Esprememo-nos, contorcemo-nos, sonhamos, aviltamo-nos, bajulamos, e o resultado de todo este bailado é a miséria de quem se sente com direito a ter, mas padece despojado de pão para o corpo e de justiça para o espírito.

Não é de estranhar. Num tempo em que tudo se compra e quase tudo se vende, desde a soberania dos Estados até essa honestidade que uma geração se habituou a enraizar dos preceitos de família, desde os haveres de felicidade aos mais que podem representar a melhor memória das dádivas mais autênticas ou a herança de uma vida de labuta, num tempo da blasfémia de propalar que tudo na vida tem um preço, não espanta que o povo seja aliciado a ter mais do que o seu tributo à sociedade pode justificar.
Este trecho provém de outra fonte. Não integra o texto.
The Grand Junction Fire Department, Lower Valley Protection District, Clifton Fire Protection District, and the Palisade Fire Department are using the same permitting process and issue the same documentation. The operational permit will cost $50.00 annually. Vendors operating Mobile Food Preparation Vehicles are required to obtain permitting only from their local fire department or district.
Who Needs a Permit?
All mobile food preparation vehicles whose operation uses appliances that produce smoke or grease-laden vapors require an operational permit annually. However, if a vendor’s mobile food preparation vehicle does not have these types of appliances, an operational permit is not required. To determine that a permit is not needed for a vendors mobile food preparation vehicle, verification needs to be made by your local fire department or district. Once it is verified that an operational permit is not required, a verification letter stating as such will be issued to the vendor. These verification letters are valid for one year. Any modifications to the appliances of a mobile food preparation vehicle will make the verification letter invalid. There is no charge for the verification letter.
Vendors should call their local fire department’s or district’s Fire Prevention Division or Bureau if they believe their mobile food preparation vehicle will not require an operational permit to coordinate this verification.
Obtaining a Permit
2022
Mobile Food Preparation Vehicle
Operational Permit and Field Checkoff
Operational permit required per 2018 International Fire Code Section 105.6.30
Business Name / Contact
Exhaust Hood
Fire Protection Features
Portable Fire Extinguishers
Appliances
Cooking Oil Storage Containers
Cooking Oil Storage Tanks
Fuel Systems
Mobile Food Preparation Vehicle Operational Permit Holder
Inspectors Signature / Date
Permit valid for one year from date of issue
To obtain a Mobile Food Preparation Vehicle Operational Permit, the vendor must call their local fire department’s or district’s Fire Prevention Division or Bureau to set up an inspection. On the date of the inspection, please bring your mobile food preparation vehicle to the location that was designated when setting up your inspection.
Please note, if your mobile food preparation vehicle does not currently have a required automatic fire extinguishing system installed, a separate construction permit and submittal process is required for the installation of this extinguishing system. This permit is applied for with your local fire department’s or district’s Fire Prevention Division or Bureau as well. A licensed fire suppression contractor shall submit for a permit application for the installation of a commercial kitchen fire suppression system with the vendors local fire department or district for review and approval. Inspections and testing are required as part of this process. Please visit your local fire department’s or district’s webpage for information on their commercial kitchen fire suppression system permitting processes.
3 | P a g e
Não se trata de colocar na balança do deve e do haver princípios morais, nem tão pouco as debilidades humanas que podem manietar aquele tributo; trata-se de, com alguma lucidez, constatar que, afinal e ao contrário desses credos paupérrimos, o dinheiro traz consigo alguma felicidade, porque a liberdade é condição para que nos sintamos mais felizes. Mas o destino quer-nos merecedores da sorte, insiste em que nos iludamos por dois chavos, faz-nos actores do jogo, sentados à mesa onde a batota é a regra do jogo, cegos por necessidade e deslumbrados por condição.
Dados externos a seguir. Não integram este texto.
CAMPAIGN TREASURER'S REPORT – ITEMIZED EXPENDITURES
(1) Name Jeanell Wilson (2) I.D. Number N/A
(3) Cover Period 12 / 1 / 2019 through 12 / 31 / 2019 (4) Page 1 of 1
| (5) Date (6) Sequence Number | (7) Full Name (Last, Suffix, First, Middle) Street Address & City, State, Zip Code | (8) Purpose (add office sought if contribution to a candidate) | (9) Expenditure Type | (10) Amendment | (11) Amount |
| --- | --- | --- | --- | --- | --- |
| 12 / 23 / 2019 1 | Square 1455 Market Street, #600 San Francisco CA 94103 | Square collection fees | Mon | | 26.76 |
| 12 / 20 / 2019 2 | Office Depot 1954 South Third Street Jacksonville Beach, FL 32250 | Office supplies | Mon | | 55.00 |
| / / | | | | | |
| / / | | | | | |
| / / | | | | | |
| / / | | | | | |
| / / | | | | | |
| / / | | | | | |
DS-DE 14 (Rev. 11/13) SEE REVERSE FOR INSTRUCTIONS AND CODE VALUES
Não é de estranhar. No palco de um mundo sem rédea, os fios sob cujas leis representamos conduz-nos a dizer quanto não queremos e a fazer tudo o que abominamos aos-sete-ventos.
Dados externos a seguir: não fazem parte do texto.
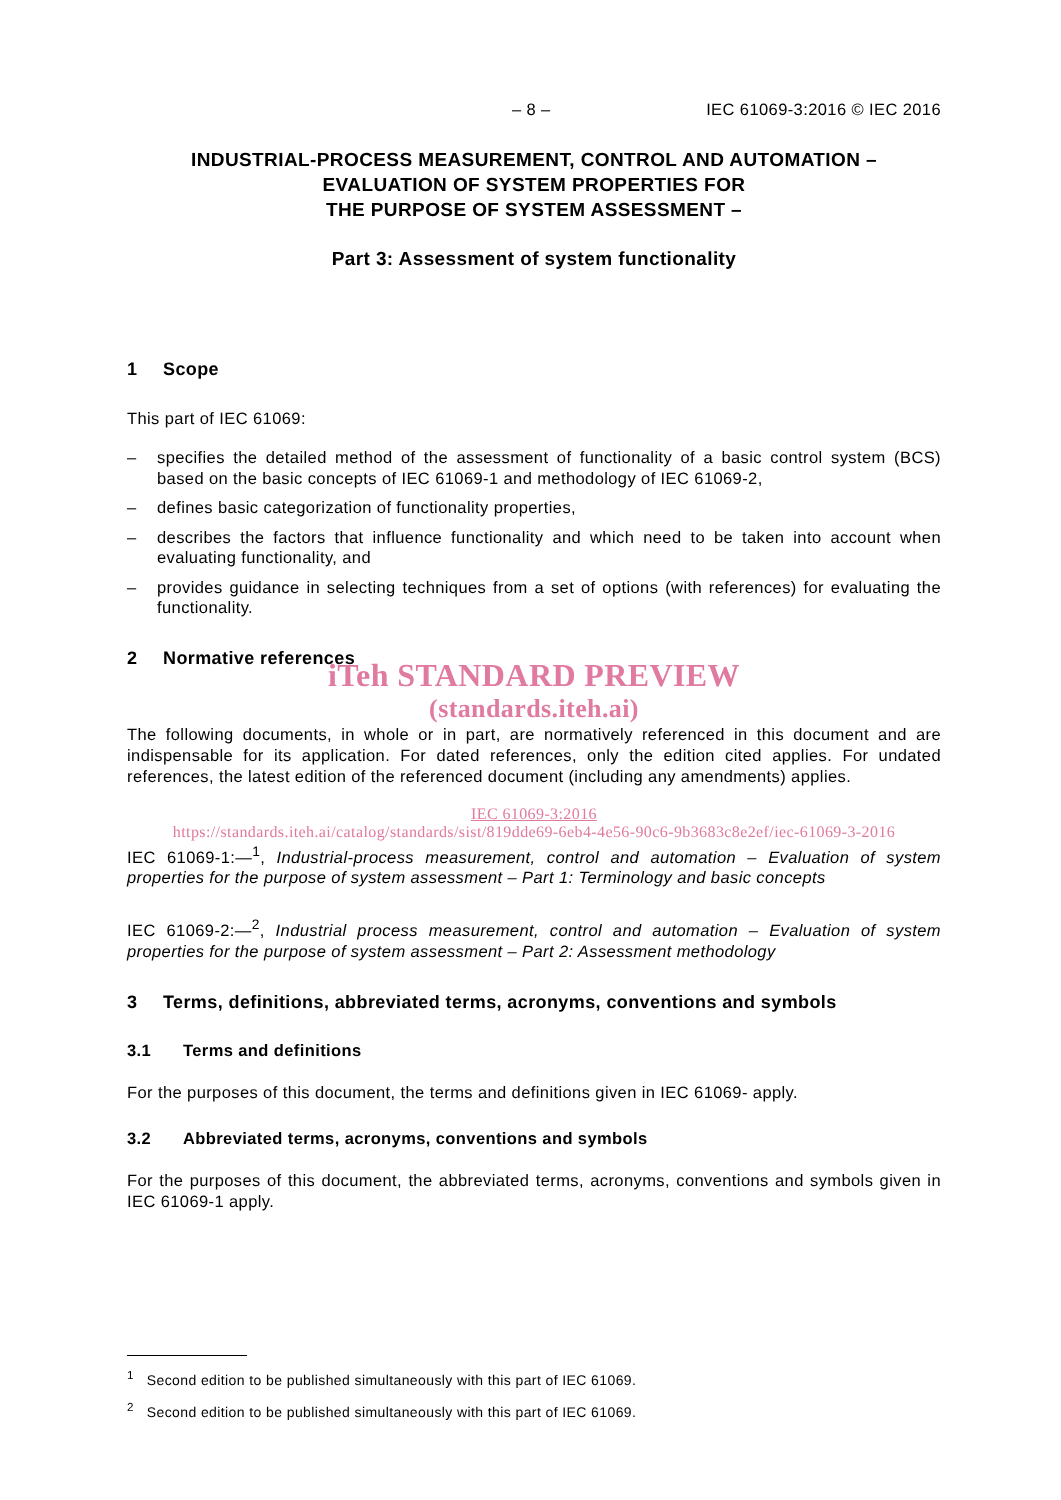– 8 – IEC 61069-3:2016 © IEC 2016
INDUSTRIAL-PROCESS MEASUREMENT, CONTROL AND AUTOMATION –
EVALUATION OF SYSTEM PROPERTIES FOR
THE PURPOSE OF SYSTEM ASSESSMENT –
Part 3: Assessment of system functionality
1 Scope
This part of IEC 61069:
– specifies the detailed method of the assessment of functionality of a basic control system (BCS) based on the basic concepts of IEC 61069-1 and methodology of IEC 61069-2,
– defines basic categorization of functionality properties,
– describes the factors that influence functionality and which need to be taken into account when evaluating functionality, and
– provides guidance in selecting techniques from a set of options (with references) for evaluating the functionality.
2 Normative references
iTeh STANDARD PREVIEW
(standards.iteh.ai)
The following documents, in whole or in part, are normatively referenced in this document and are indispensable for its application. For dated references, only the edition cited applies. For undated references, the latest edition of the referenced document (including any amendments) applies.
IEC 61069-3:2016
https://standards.iteh.ai/catalog/standards/sist/819dde69-6eb4-4e56-90c6-9b3683c8e2ef/iec-61069-3-2016
IEC 61069-1:—<sup>1</sup>, Industrial-process measurement, control and automation – Evaluation of system properties for the purpose of system assessment – Part 1: Terminology and basic concepts
IEC 61069-2:—<sup>2</sup>, Industrial process measurement, control and automation – Evaluation of system properties for the purpose of system assessment – Part 2: Assessment methodology
3 Terms, definitions, abbreviated terms, acronyms, conventions and symbols
3.1 Terms and definitions
For the purposes of this document, the terms and definitions given in IEC 61069- apply.
3.2 Abbreviated terms, acronyms, conventions and symbols
For the purposes of this document, the abbreviated terms, acronyms, conventions and symbols given in IEC 61069-1 apply.
<sup>1</sup> Second edition to be published simultaneously with this part of IEC 61069.
<sup>2</sup> Second edition to be published simultaneously with this part of IEC 61069.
O seu cartão dá pontos, este investimento promete, ligue-nos e tem um prémio garantido, jogue que a fortuna pode ser sua, assine este contrato para que possamos ajudá-lo, os nossos juros são os mais baixos, pague um e damos dois, a sua fidelização traz melhores vantagens, somos o melhor intermediário para o seu negócio.
Esprememo-nos, contorcemo-nos, sonhamos, aviltamo-nos, bajulamos, e o resultado de todo este bailado, sempre no fio de marionetas, é a miséria de quem se sente com direito a ter, mas padece despojado de pão para o corpo e de justiça para o espírito.

Somos quase todos homens feios, sem rosto, anquilosados nas palavras, sem voz, portadores de identidades onde explodem números e se inscrevem histórias tão fantásticas como invisíveis, ratos de bibliotecas que não podem roer até ao fim, mercenários numa guerra paga a papel-moeda, senhores de uma gravata, operários suados no catre onde nos reproduzimos. A bem das famílias, subjugados e capazes dos maiores actos de verdadeiro amor.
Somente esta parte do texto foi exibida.